Un séisme meurtrier a frappé le nord de l’Afghanistan dans la nuit de dimanche à lundi, provoquant la mort d’au moins 20 personnes et faisant plus de 320 blessés selon un bilan provisoire communiqué par le ministère taliban de la Santé. La secousse, d’une magnitude de 6,3, a été enregistrée à 12h59 heure locale (20h29 GMT) près de Mazar-i-Sharif, grande ville du nord du pays. Ce nouveau drame survient à peine deux mois après un autre tremblement de terre dévastateur qui avait coûté la vie à plus de 2 200 personnes dans l’est du pays.
Selon les données de l’United States Geological Survey (USGS), l’épicentre se situait à une profondeur de 28 kilomètres, un niveau considéré comme relativement faible, ce qui explique la forte intensité ressentie en surface. Le système d’alerte PAGER de l’USGS a déclenché une alerte orange, estimant que les pertes humaines et matérielles pourraient être importantes et qu’une réponse nationale serait nécessaire.
Dans les rues de Mazar-i-Sharif, qui compte environ 523 000 habitants, la panique s’est rapidement propagée. Réveillés en pleine nuit, de nombreux résidents ont fui leurs maisons, craignant l’effondrement des bâtiments fragiles. Les témoins décrivent une scène de chaos, ponctuée de cris et de prières, alors que la terre continuait de trembler sous leurs pieds. Le porte-parole de la province de Balkh, Haji Zaid, a confirmé que le sanctuaire du Mausolée bleu, monument emblématique de la ville, a subi des dégâts partiels.
Le ministère afghan de la Santé a précisé que le bilan restait préliminaire et susceptible d’évoluer à mesure que les équipes de secours poursuivent leurs recherches sous les décombres. L’Agence nationale de gestion des catastrophes a annoncé qu’un rapport détaillé sur les pertes humaines et matérielles serait publié dans les prochaines heures. Les structures sanitaires locales, déjà fragilisées par le manque de moyens, peinent à faire face à l’afflux de blessés.
Ce séisme en Afghanistan s’ajoute à une série de catastrophes naturelles qui ont durement éprouvé le pays depuis la prise de pouvoir des Talibans en 2021. En août dernier, un tremblement de terre d’une magnitude de 6,0 avait déjà fait plus de 2 200 morts dans l’est.
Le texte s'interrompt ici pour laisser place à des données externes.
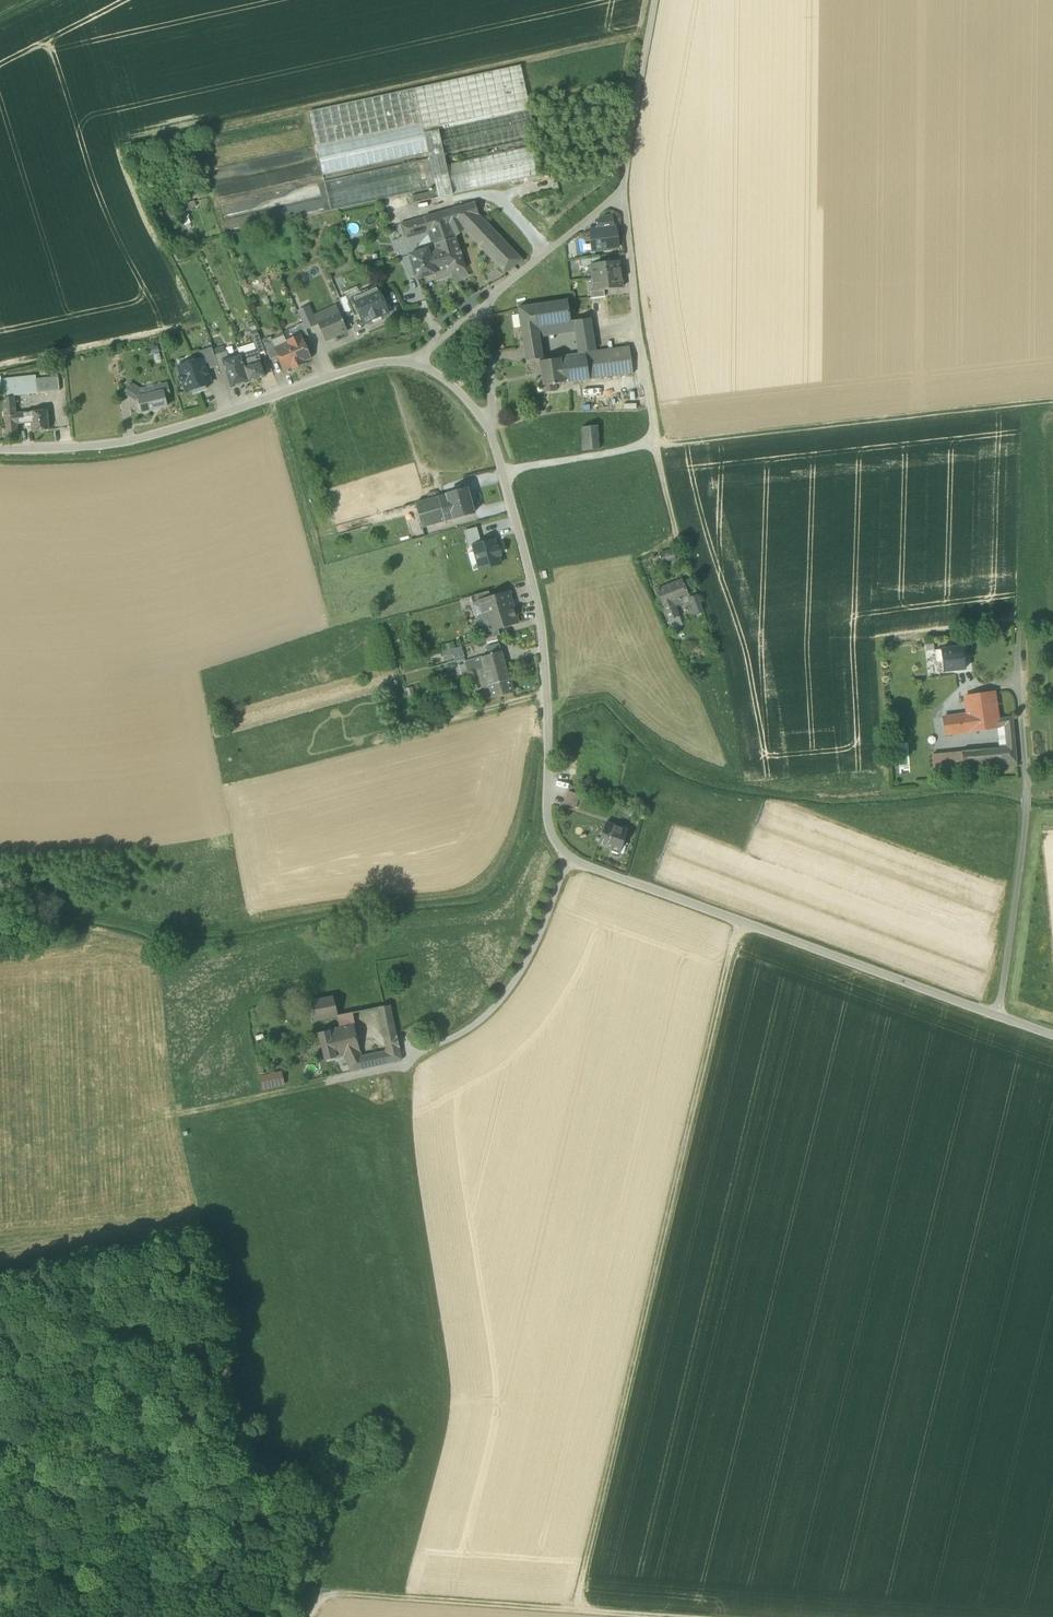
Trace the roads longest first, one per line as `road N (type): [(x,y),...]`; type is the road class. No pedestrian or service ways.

En 2023, deux puissants séismes dans la région d’Herat, près de la frontière iranienne, avaient détruit des milliers de foyers, tandis qu’un autre, survenu en 2022 dans la province de Nangarhar, avait coûté la vie à plusieurs centaines de personnes.
Les séismes sont fréquents dans cette région montagneuse, traversée par la chaîne de l’Hindu Kush, à la jonction des plaques eurasienne et indienne. Cette activité tectonique intense rend l’Afghanistan particulièrement vulnérable. Depuis 1900, le pays a connu douze tremblements de terre dépassant la magnitude 7, selon le sismologue Brian Baptie du British Geological Survey.
Mais au-delà de la géologie, c’est la précarité structurelle du pays qui amplifie les drames. Après des décennies de guerre, l’Afghanistan affronte une crise humanitaire persistante, marquée par la pauvreté endémique, une sécheresse sévère et le rapatriement massif de réfugiés depuis le Pakistan et l’Iran. Les habitations fragiles, construites sans normes parasismiques, s’effondrent à la moindre secousse. L’absence d’infrastructures de secours modernes et la chute de l’aide internationale depuis 2021 aggravent encore la situation.
Face à cette énième tragédie, le régime taliban tente d’organiser la réponse d’urgence, dans un pays où chaque catastrophe rappelle la vulnérabilité d’une nation épuisée, mais toujours debout sur une terre qui ne cesse de trembler.